Bentley was born in 1907, the eldest of four children. From an early age, she reported wearing her younger brother’s suits to school, a behavior her parents tried (and failed) to “correct.” Eventually, she ran away from home at the age of sixteen to make as a talented pianist and blues singer in New York City.
Early on, Bentley would often incorporate overtly sexual song content, stage moves, and attire into her act, a thrilling and scandalous contribution at the time. As a result, she did not have the same name recognition as some of her Harlem Renaissance peers. The risqué nature of her performances kept her out of mainstream venues, newspapers, and even history books. In recent years, however, she’s finally received some long overdue recognition as the unapologetic queer black icon she really was—someone ahead of her time who pushed boundaries.
Within the underground speakeasy scene, Bentley was known for her signature look: a black-and-white tuxedo complete with top hat and tails. She was revolutionary in her masculinity. Unlike traditional male impersonators or drag kings of the time, Bentley did not try to “pass” as a man. Instead, she exuded a “black female masculinity” that blurred the line between masculine and feminine, between black and white.
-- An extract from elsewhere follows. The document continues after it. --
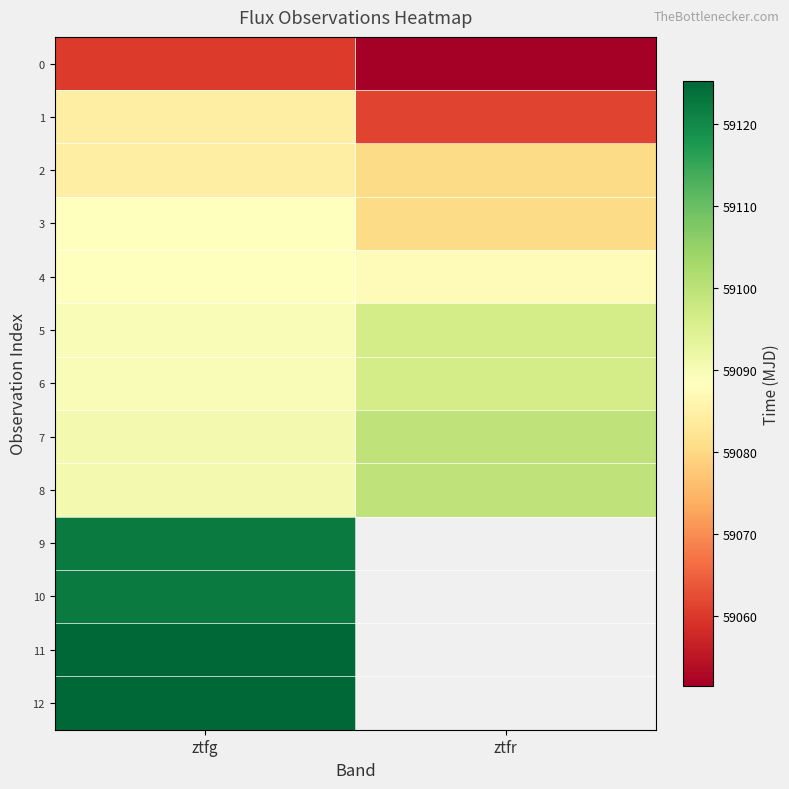

True or false: 8 has a value of 84399.2 at ztfg.

False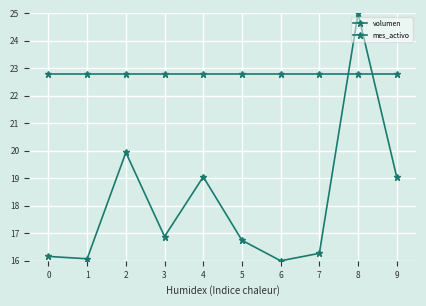

Rank the categories by volumen value from lowest to highest.

6, 1, 0, 7, 5, 3, 9, 4, 2, 8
At the height of her fame and success, Bentley owned a Park Avenue apartment equipped with domestic workers and other luxuries. This was quite an accomplishment for a black female artist in the 30s, especially one who was openly gay. But after the repeal of Prohibition, which led to closure of many speakeasies she would perform at, her popularity waned.
Eventually she moved to southern California and lived a relatively quiet life until the 1940s. She saw success again during World War II, a time when gay bars began popping up around the West Coast. Unfortunately, Bentley died suddenly and tragically after contracting pneumonia in 1960 at the age of 52.
As an LGBTQ+ owned business that specializes in gender-neutral and size-inclusive clothing, Bentley’s courageous and uncompromised individuality really resonates with us. Her story serves as an inspiration—a reminder to always keep pushing the boundaries of what’s possible, to change what’s “acceptable,” and to be grateful for how far we’ve come.
During her career, there came a point where Bentley had to carry special permits that allowed her to perform in men’s clothing. One can only speculate what she would think about the gender-neutral revolution taking place in today’s fashion. We’d like to think she’d be proud. We know we are.